# Circlepix.com, good or bad?



## iKokomo (May 30, 2014)

I applied at a company called circlepix.com and they are hiring in my area. They got back to me and explained to me what I needed to do. 
Basically I do meet all of their requirements for a camera and lens and flash, but I see that they have a 150 dollar training and equipment fee. 
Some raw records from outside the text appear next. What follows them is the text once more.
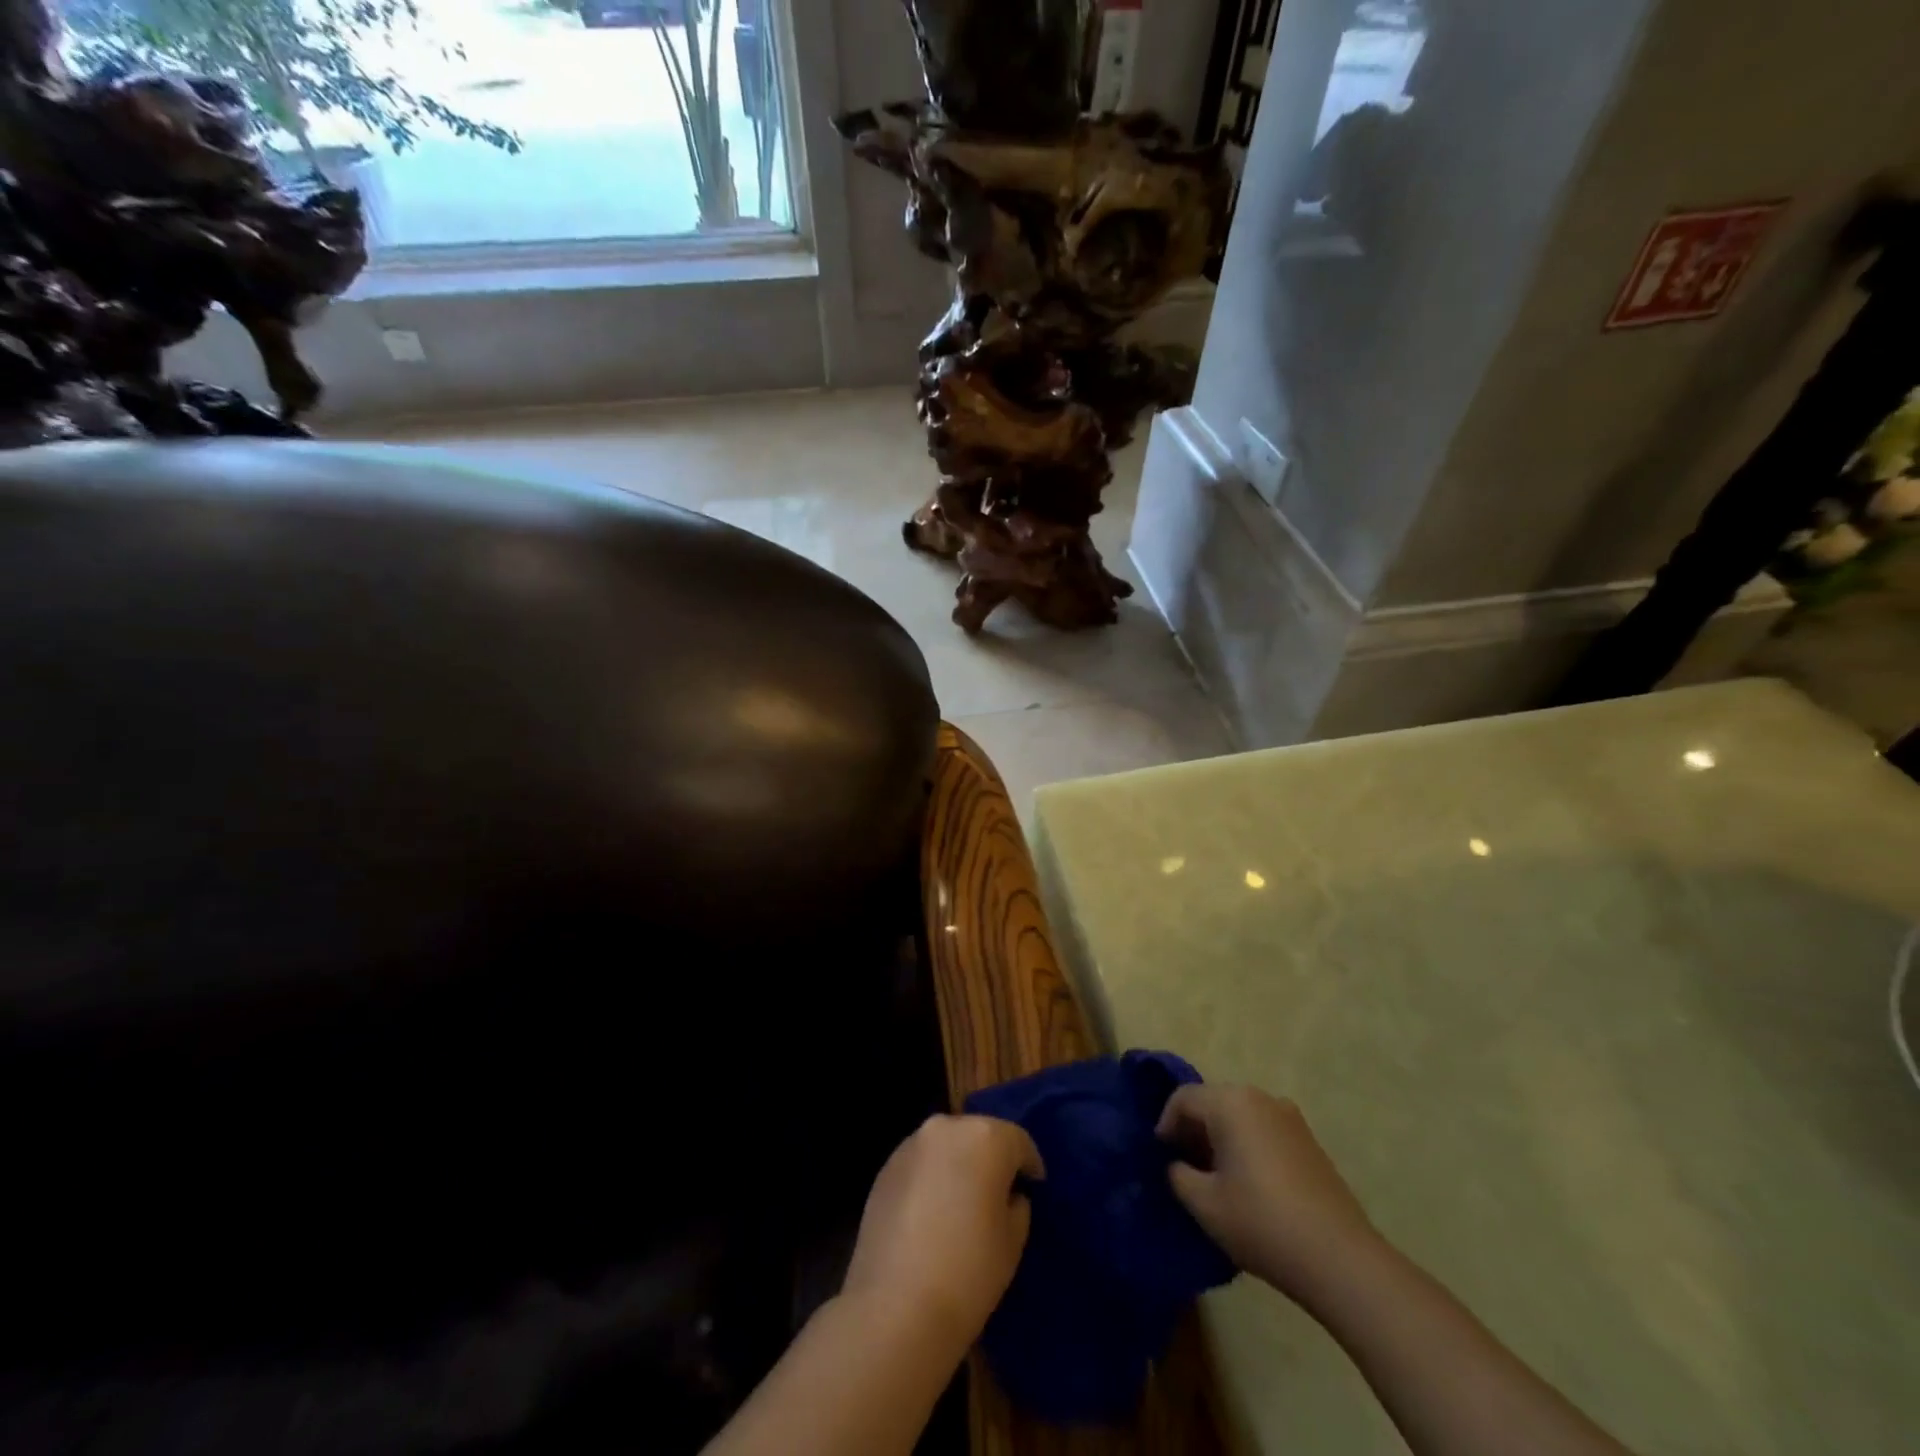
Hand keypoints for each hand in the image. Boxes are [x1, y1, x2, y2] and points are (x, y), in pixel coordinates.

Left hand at [842, 1114, 1043, 1354]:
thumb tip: (1008, 1195)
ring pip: (947, 1146)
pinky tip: (931, 1213)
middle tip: (999, 1194)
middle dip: (992, 1159)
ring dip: (958, 1165)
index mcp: (985, 1137)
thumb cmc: (969, 1271)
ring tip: (962, 1202)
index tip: (1033, 1187)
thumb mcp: (1013, 1240)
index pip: (1018, 1141)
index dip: (1029, 1165)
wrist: (896, 1307)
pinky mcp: (885, 1167)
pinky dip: (931, 1178)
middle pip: (979, 1135)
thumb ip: (1017, 1204)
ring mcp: (911, 1145)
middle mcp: (947, 1127)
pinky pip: (921, 1164)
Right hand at [1157, 1083, 1376, 1305]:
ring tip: (1214, 1179)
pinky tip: (1249, 1185)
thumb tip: (1177, 1165)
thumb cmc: (1262, 1222)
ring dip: (1220, 1138)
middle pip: (1212, 1102)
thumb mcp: (1204, 1203)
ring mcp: (1289, 1118)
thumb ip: (1177, 1175)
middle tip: (1183, 1167)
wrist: (1340, 1259)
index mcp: (1230, 1102)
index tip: (1161, 1158)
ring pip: (1239, 1116)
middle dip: (1192, 1130)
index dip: (1165, 1125)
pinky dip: (1247, 1146)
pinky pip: (1263, 1130)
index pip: (1183, 1099)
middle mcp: (1260, 1098)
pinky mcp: (1309, 1141)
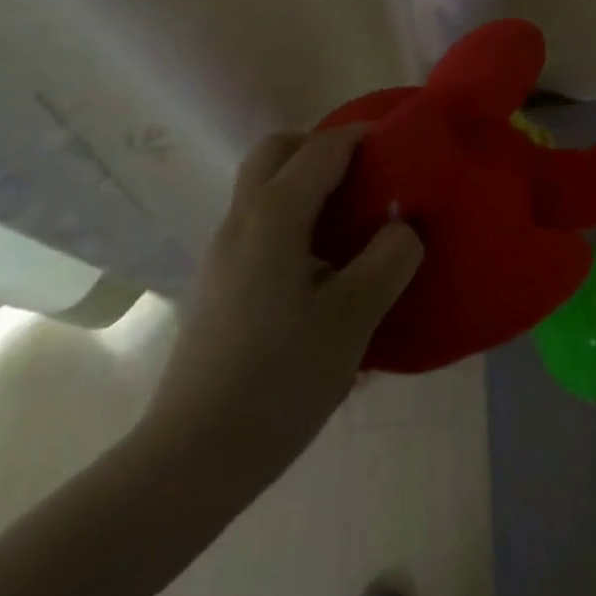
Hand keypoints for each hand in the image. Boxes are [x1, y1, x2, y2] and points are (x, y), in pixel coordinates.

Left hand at [133, 126, 423, 507]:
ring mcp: (223, 254)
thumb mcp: (354, 316)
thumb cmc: (280, 378)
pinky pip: (260, 225)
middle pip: (277, 152)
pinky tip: (324, 268)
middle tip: (366, 176)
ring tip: (354, 221)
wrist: (192, 459)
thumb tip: (403, 225)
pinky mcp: (219, 286)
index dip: (362, 135)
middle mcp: (241, 221)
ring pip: (264, 188)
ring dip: (307, 183)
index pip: (322, 148)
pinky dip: (294, 218)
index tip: (401, 141)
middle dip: (322, 148)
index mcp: (274, 216)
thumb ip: (390, 257)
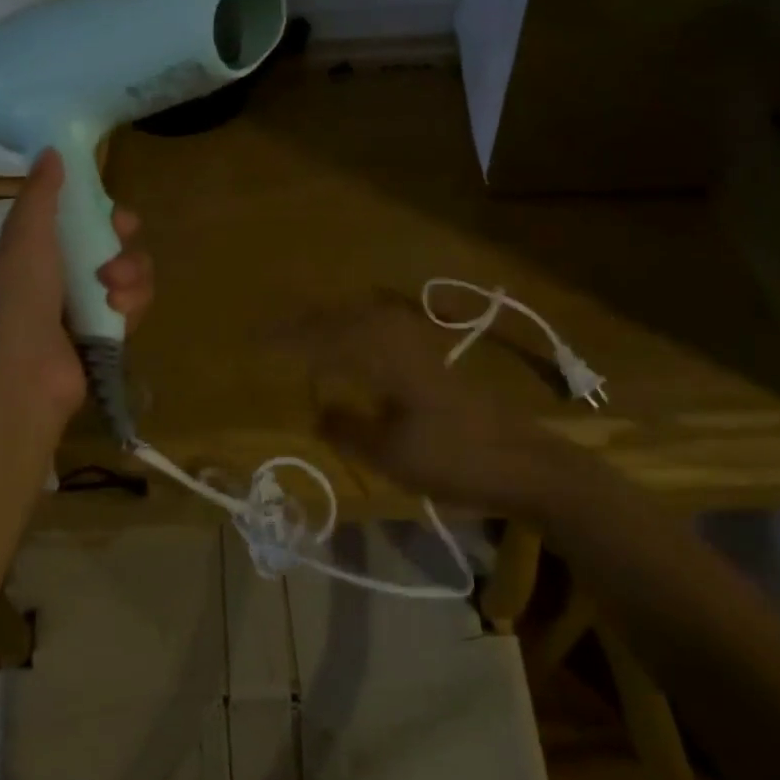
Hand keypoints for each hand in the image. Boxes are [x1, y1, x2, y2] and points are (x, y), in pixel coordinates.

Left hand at [0, 149, 152, 435]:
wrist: (23, 379)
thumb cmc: (19, 303)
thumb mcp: (25, 240)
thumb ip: (41, 196)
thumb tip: (51, 150)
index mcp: (36, 252)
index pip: (78, 220)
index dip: (101, 213)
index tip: (115, 216)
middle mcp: (61, 277)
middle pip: (111, 246)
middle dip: (123, 247)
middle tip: (117, 255)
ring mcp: (84, 309)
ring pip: (129, 275)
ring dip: (130, 276)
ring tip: (114, 294)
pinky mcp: (105, 336)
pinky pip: (134, 307)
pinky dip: (132, 306)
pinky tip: (120, 314)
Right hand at [286, 298, 586, 512]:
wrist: (524, 462)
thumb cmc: (455, 461)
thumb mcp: (391, 456)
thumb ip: (348, 429)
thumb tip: (316, 410)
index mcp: (386, 359)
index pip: (326, 339)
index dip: (289, 339)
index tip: (256, 342)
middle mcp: (400, 340)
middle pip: (344, 318)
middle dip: (305, 322)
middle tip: (272, 333)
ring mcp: (421, 344)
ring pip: (364, 318)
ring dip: (331, 320)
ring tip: (303, 332)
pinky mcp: (433, 357)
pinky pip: (382, 327)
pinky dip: (356, 328)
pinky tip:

I was wondering what you guys thought about this place as a job?

Thanks!


----------



## BGeise (May 30, 2014)

They should be paying you not the other way around. Sounds sketchy


----------



## Overread (May 30, 2014)

https://www.flickr.com/groups/photographyforrealestate/discuss/72157624343056846/

Has anyone heard of CirclePix? - Canon Digital Photography Forums

Anyone ever heard of CirclePix?: Open Talk Forum: Digital Photography Review

Some are a bit old but interesting discussions. From what it sounds like though its legitimate BUT also very low pay with an up-front investment from you into them. Following that it seems that you have to market and find your own work in your area, the only bonus being you can introduce yourself as working for them (ergo part of a brand). Chances are if you're actually good at photography you could set yourself up a real-estate website - put some great shots on there and do the legwork yourself getting local jobs and keep a lions share of the job payment and earn a more decent wage.


----------



## iKokomo (May 31, 2014)

Thanks a lot! Appreciate the help! Ok next question (I am not too big of a business person). 

How do I market myself to these relators directly without using a huge non-personal company? 

Thanks a lot!


----------